Make no mistake, this team truly represents a ‘New India’ – one that is confident, talented and boasts of a cricket DNA where being on the backfoot is no more an option.
The Aussies are formidable opponents. They are proud and professional and they play hard. For the Aussies, only winning matters. Everything else is a waste of time. But this series saw a dramatic role reversal, with India trumping the Aussies.
The tests produced riveting cricket, with players pushing the boundaries to get ahead of each other. In this tussle, harsh words were exchanged, allegations and accusations were hurled and (wild) charges were made. This non-stop clash sparked an ugly war. A temporary truce was followed by intermittent sniping.
In this friendly fire (around what essentially was a street scrap),there was collateral damage to the 'spirit' of the game. But these noble values hardly matter to athletes for whom anything short of victory is a tragedy .
The Indian team’s rise to become world number one is not an accident. Instead, it is the result of a carefully crafted strategy and excellent execution. The team raised its game when challenged – a testament to the fact that it is a well coordinated and cohesive group.
In Ranchi and Dharamsala, India was in a spot but the match turned around when the lower middle order stitched together important partnerships.
Kohli’s Indian team is more settled, sorted and successful than teams before it. The core group has excellent work ethic and on the bench sits genuine quality, ready to step in if an opportunity was to present itself. No other team has this problem of riches, where a test triple centurion (Karun Nair) is struggling to get another game.
Prominent among India's standout performers was KL Rahul, who batted with assurance and authority. With batting marked by keen awareness of the match situation, Rahul has an intuitive knack of adjusting gears, going up and down as required.
Pujara is less flamboyant (even dour in comparison), but dependable and difficult to dislodge. He is a player custom-built for test cricket – he is unhurried, supremely serene and happy to occupy the crease for hours.
But it was India's bowling that brought the Aussies down. Umesh Yadav was consistently at the throat of batsmen, bowling with hot pace and hostility as no Indian bowler has done in the past.
Equally remarkable was Jadeja's steady growth this season. Considered, even dismissed, as a fringe player, he came into his own to emerge as a valuable performer. Jadeja is a multi purpose, multi-utility player. He is frustratingly accurate with the left arm spin and is valuable with contributions down the order. He has proved to be a real asset anywhere in the field. Jadeja’s attitude makes him a crowd puller and a showman who loves the stage and the opportunity to perform.
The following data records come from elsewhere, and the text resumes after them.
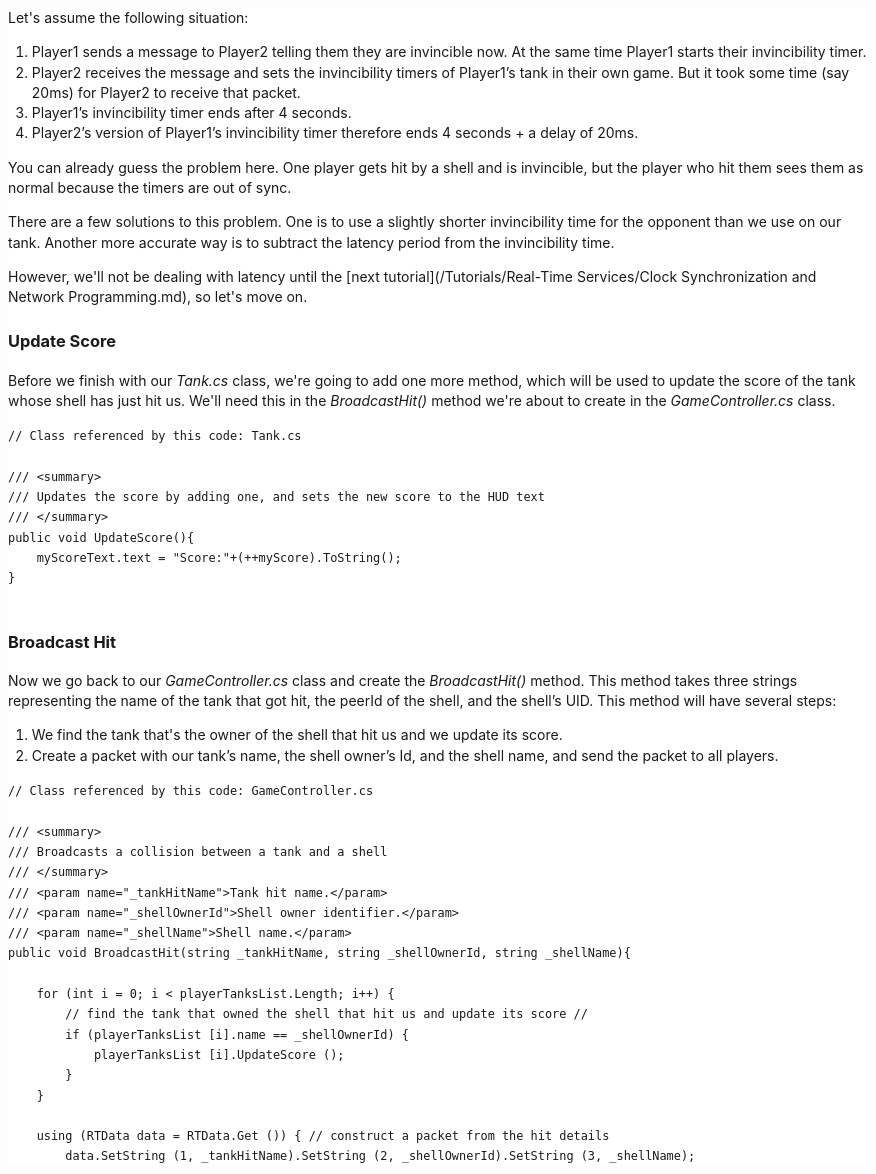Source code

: Let's assume the following situation:
1.	Player1 sends a message to Player2 telling them they are invincible now. At the same time Player1 starts their invincibility timer.
2.	Player2 receives the message and sets the invincibility timers of Player1’s tank in their own game. But it took some time (say 20ms) for Player2 to receive that packet.
3.	Player1’s invincibility timer ends after 4 seconds.
4.	Player2’s version of Player1’s invincibility timer therefore ends 4 seconds + a delay of 20ms.

You can already guess the problem here. One player gets hit by a shell and is invincible, but the player who hit them sees them as normal because the timers are out of sync.

There are a few solutions to this problem. One is to use a slightly shorter invincibility time for the opponent than we use on our tank. Another more accurate way is to subtract the latency period from the invincibility time.

However, we'll not be dealing with latency until the [next tutorial](/Tutorials/Real-Time Services/Clock Synchronization and Network Programming.md), so let's move on.

### Update Score

Before we finish with our *Tank.cs* class, we're going to add one more method, which will be used to update the score of the tank whose shell has just hit us. We'll need this in the *BroadcastHit()* method we're about to create in the *GameController.cs* class.

```
// Class referenced by this code: Tank.cs

/// <summary>
/// Updates the score by adding one, and sets the new score to the HUD text
/// </summary>
public void UpdateScore(){
    myScoreText.text = "Score:"+(++myScore).ToString();
}


```

### Broadcast Hit

Now we go back to our *GameController.cs* class and create the *BroadcastHit()* method. This method takes three strings representing the name of the tank that got hit, the peerId of the shell, and the shell’s UID.
This method will have several steps:
1.	We find the tank that's the owner of the shell that hit us and we update its score.
2.	Create a packet with our tank’s name, the shell owner’s Id, and the shell name, and send the packet to all players.

```
// Class referenced by this code: GameController.cs

/// <summary>
/// Broadcasts a collision between a tank and a shell
/// </summary>
/// <param name="_tankHitName">Tank hit name.</param>
/// <param name="_shellOwnerId">Shell owner identifier.</param>
/// <param name="_shellName">Shell name.</param>
public void BroadcastHit(string _tankHitName, string _shellOwnerId, string _shellName){

    for (int i = 0; i < playerTanksList.Length; i++) {
        // find the tank that owned the shell that hit us and update its score //
        if (playerTanksList [i].name == _shellOwnerId) {
            playerTanksList [i].UpdateScore ();
        }
    }

    using (RTData data = RTData.Get ()) { // construct a packet from the hit details
        data.SetString (1, _tankHitName).SetString (2, _shellOwnerId).SetString (3, _shellName);
```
While India can look at many positives from the series, the balance sheet for the Aussies is a splash of red.
They can derive some satisfaction from giving the Indians a fight and not sinking disastrously as England, but a victory in India was something they desperately wanted.
They trained in Dubai on spin friendly pitches,engaged Sriram for technical assistance and simulated match conditions during nets – but none of these elaborate plans worked out. What would be particularly worrying to them is the un-Aussie like conduct during the series. The team surprisingly lost the initiative at crucial times, dropped catches and failed to win key moments in tests.
The prime example of this came at Dharamsala: Australia 130 for 1 at lunch on Day One after winning the toss on a good track, 300 all done in the first innings and then another pathetic crash, all out 137 on Day Three. India bounced back strong after Pune but Australia slumped – like a car tyre slowly losing air after having developed a leak.
Steve Smith was absolutely brilliant. But he was like a brave general who was deserted by his officers - general whose soldiers refused to fight.
With three hundreds in the series (and an astonishing 20 from 54 tests, averaging 60 plus ) Smith is a modern master who has come through this series with an enhanced reputation .
Spare a thought also for two superstars who had a rough time – Virat Kohli and David Warner. Virat was imperious and unstoppable against England, but this time the runs dried up, which shows that cricket can be both uncertain and cruel. Same for Warner, who could hardly put bat to ball and looked vulnerable.